From Washington, the culture wars have long included battles over language, decency standards, and what words are permitted in public life. But the debate over swearing is not uniquely American, nor uniquely political. It is, at its core, a question about how language works, and who gets to decide which words carry moral weight.
The argument made by defenders of profanity is a straightforward one: there are no inherently bad words. There are only words deployed badly. A curse directed at a grieving person is cruel. The same word shouted after stubbing a toe in the dark is practically therapeutic. Context, tone, and intent do all the heavy lifting that we mistakenly attribute to the syllables themselves.
Linguists have long supported this view. Language scholars point out that the words considered most offensive in any given era tend to shift across generations. What was unprintable in a 1950s newspaper is now routine in primetime television. Words that were once clinical have become slurs, and words that were once slurs have been reclaimed by the communities they targeted. The Australian Linguistic Society and its international counterparts have documented extensively how taboo language functions not as a fixed category but as a social negotiation, constantly renegotiated by the communities that use it.
There is also the neurological dimension. Research into how the brain processes profanity suggests that swearing activates emotional centres in a way that ordinary language does not.

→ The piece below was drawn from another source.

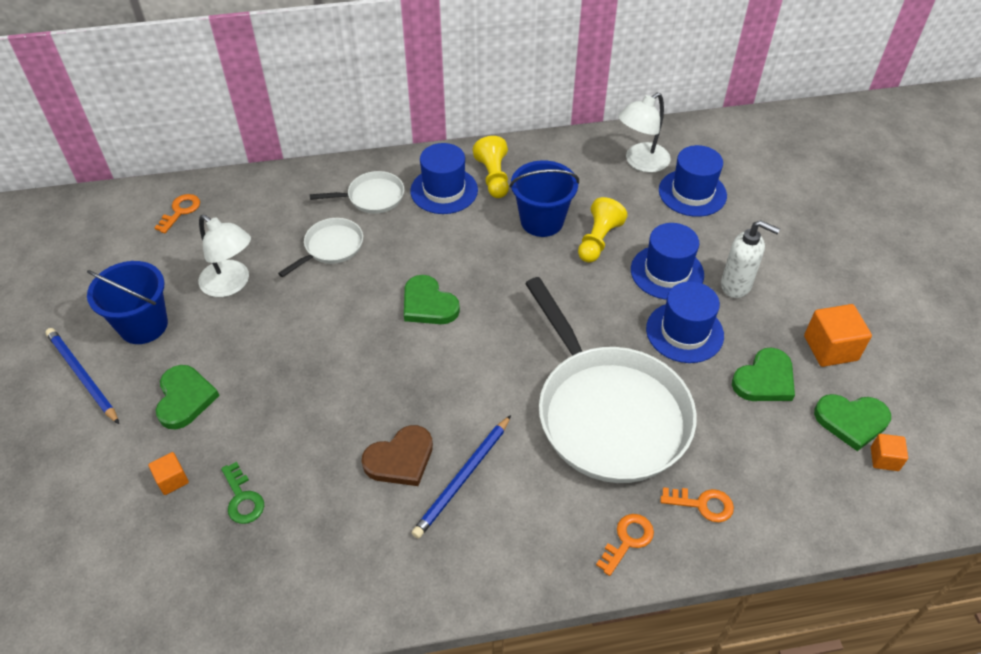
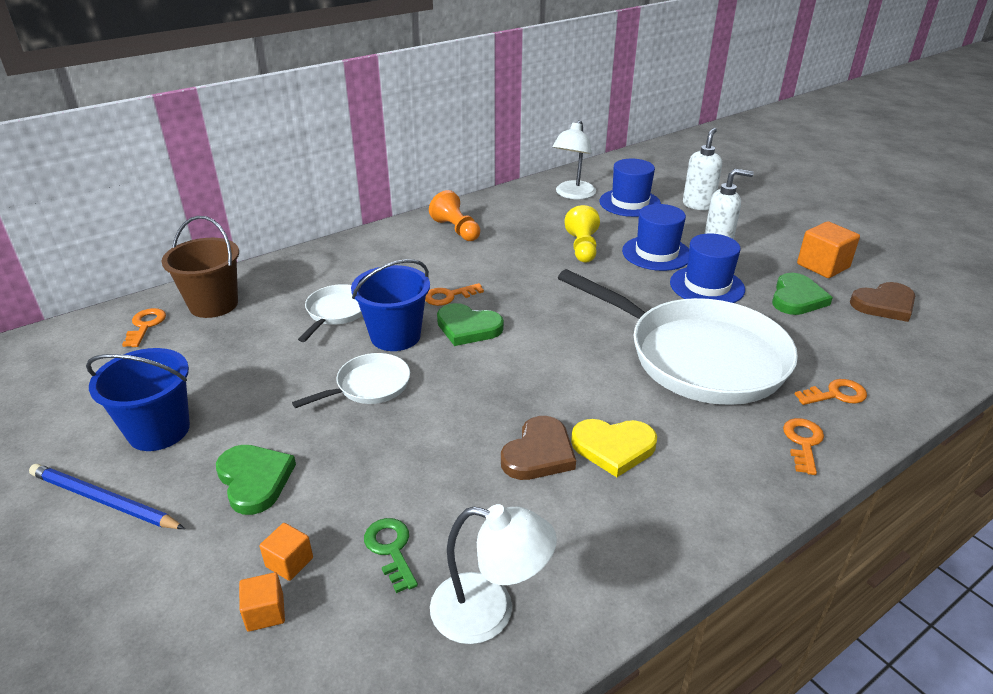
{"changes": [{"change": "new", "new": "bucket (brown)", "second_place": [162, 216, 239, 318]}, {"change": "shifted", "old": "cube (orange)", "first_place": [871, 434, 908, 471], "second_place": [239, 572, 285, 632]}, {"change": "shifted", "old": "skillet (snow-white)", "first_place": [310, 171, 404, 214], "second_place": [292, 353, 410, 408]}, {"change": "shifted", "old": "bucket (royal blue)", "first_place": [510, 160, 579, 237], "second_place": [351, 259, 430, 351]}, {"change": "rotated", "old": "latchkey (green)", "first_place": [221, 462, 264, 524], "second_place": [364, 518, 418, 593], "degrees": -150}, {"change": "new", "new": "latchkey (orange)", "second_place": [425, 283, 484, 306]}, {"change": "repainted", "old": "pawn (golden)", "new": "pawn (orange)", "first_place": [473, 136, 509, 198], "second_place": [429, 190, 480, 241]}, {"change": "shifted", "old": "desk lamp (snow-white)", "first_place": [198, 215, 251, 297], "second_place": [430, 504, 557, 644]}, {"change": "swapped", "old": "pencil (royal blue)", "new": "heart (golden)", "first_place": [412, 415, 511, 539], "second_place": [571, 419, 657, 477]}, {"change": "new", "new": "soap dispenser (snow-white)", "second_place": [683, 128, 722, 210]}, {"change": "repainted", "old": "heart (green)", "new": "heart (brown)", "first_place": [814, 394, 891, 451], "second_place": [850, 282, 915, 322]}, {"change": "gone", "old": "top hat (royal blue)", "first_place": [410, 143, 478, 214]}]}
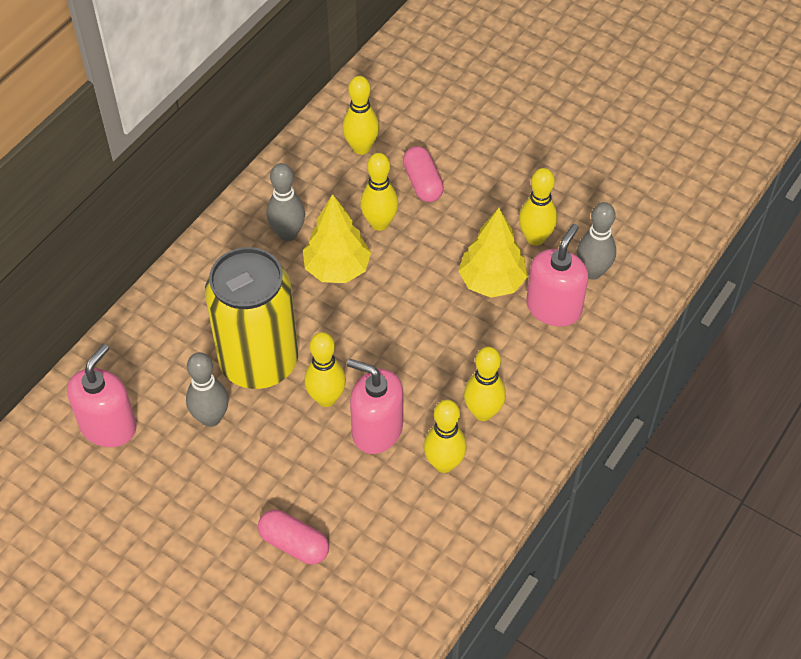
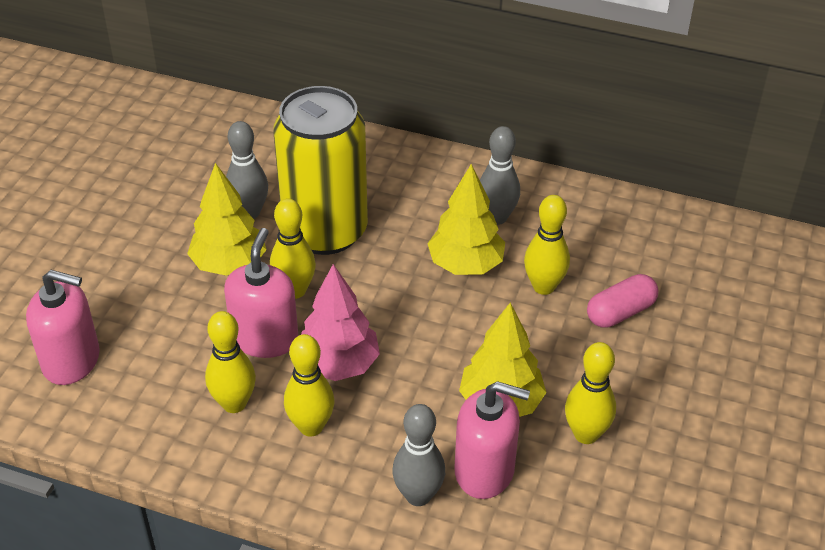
{"changes": [{"change": "shifted", "old": "soap dispenser (pink)", "first_place": [67, 344, 137, 447], "second_place": [26, 270, 100, 385]}, {"change": "new", "new": "fir tree (golden)", "second_place": [187, 163, 266, 275]}, {"change": "new", "new": "fir tree (pink)", "second_place": [301, 264, 380, 381]}, {"change": "shifted", "old": "skittle (grey)", "first_place": [577, 202, 616, 280], "second_place": [392, 404, 445, 506]}, {"change": "gone", "old": "capsule (pink)", "first_place": [258, 510, 329, 564]}, {"change": "gone", "old": "skittle (golden)", "first_place": [342, 76, 379, 155]}]}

Studies have found that swearing can increase pain tolerance, provide emotional release, and even signal authenticity and trustworthiness in social groups. The Australian Academy of Science has noted the growing body of psycholinguistic research exploring why taboo words carry such disproportionate cognitive weight.
The counterargument, and it is not a weak one, is that some words cause genuine harm regardless of intent. The so-called worst words in the English language, particularly racial and gendered slurs, do not function like ordinary expletives. Their history is inseparable from violence, dehumanisation, and systemic oppression. Defenders of decency standards argue that treating all profanity as morally equivalent flattens important distinctions between a colourful expletive and language designed to demean entire groups of people.
This is a point the proudest swearers must grapple with honestly. The freedom to use strong language carries a responsibility to understand why certain words wound differently. Not because language is inherently magical, but because words carry the weight of their history. A word that was weaponised against a community for centuries does not shed that history simply because the speaker intended no harm.
The pragmatic position, then, is not to ban swearing nor to celebrate it indiscriminately. It is to cultivate what might be called linguistic awareness: an understanding that words derive their power from social context, that power can be used constructively or destructively, and that the mark of genuine communication skill is knowing which words serve a moment and which ones undermine it.
Australian culture has its own relationship with profanity, one that is arguably more relaxed than American or British norms in many settings. The casual use of expletives in workplaces, sporting grounds, and pubs is broadly accepted in ways that would raise eyebrows elsewhere. That cultural comfort should not translate into carelessness. Being at ease with strong language is not the same as being indifferent to its impact on others.
The Australian Communications and Media Authority continues to receive complaints about language in broadcast media, suggesting that community standards remain a live issue even as social norms shift. The Australian Human Rights Commission handles matters where language crosses into discrimination and harassment, a reminder that the legal and ethical dimensions of what we say are not merely academic.
Perhaps the most honest conclusion is that language, including its most confronting forms, is a reflection of human complexity rather than a problem to be solved. The words that shock us reveal what we value, what we fear, and how we draw the boundaries of community. Reasonable people will continue to disagree about where those boundaries should lie. The goal is not uniformity but a shared commitment to using language with some degree of intention, and some awareness of who might be listening.